The Big Six investment banks, Goldman Sachs, Morgan Stanley, JP Morgan Chase, Citigroup, Bank of America and Wells Fargo, are “shorting the American Dream,” according to economist Simon Johnson and entrepreneur James Kwak in an interview on April 16, “Financial Regulation and Regulatory Capture” on Bill Moyers Journal. Here’s a summary of the big and important ideas and issues on the table.
First, Simon Johnson is a former chief economist at the International Monetary Fund, now teaching at MIT’s Sloan School of Management. James Kwak is a former management consultant at McKinsley & company, co-founder of the successful software company, Guidewire, and presently studying law at Yale Law School. Together Johnson and Kwak run the economic website BaselineScenario.com. To boot, they have written a new best seller, 13 Bankers: The Wall Street Takeover and the Next Financial Meltdown.
The big ideas that emerge from the title of their interview are that financial regulators are not enough to deal with the Big Six banks, whose employees are very smart people, very hungry for financial opportunity, legit or not legit. Thus, very often regulators are sucked into large investment banks or affiliated financial institutions like the distinguished Michael Oxley, co-author of the Sarbanes Oxley Act. Oxley has joined the financial industry, along with some 124 former other members of Congress and their aides.
To Oxley’s undying credit, the Sarbanes-Oxley Act grew out of the debacle of Enron and made it a law that CEOs and other top managers were and are responsible for the policies and actions of their companies on their watch and can’t just shrug their shoulders, saying they didn’t know what was happening. What Johnson and Kwak are really calling for are more laws on the books that can safeguard against financial abuse.

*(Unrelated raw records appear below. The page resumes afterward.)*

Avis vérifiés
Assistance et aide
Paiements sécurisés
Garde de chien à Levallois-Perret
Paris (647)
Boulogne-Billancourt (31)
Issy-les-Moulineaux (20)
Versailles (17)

Unfortunately, we have, as they point out, former Clinton Treasury Chief Robert Rubin now getting $100 million a year to consult for Citibank and he can’t explain how the company came so incredibly close to financial collapse. Yet, when Newsweek wanted someone of note to explain all this, the job was given to, guess who, Robert Rubin. Suddenly, he found religion?
Charles Prince, another former Citi CEO said: “Let me start by saying I’m sorry. I’m sorry that our management team, starting with me, like so many others, could not see the unprecedented market collapse that lay before me.” He must have seen it for years before that if he wasn’t blind or deaf, because it was reported on Internet news services at the very least, particularly Citi’s huge derivatives debt.
Both Rubin and Prince were accused by Democratic Chairman of the Bipartisan Financial Enquiry Committee Phil Angelides, “of either pulling the levers or being asleep at the switch.” This writer’s money is on pulling the levers.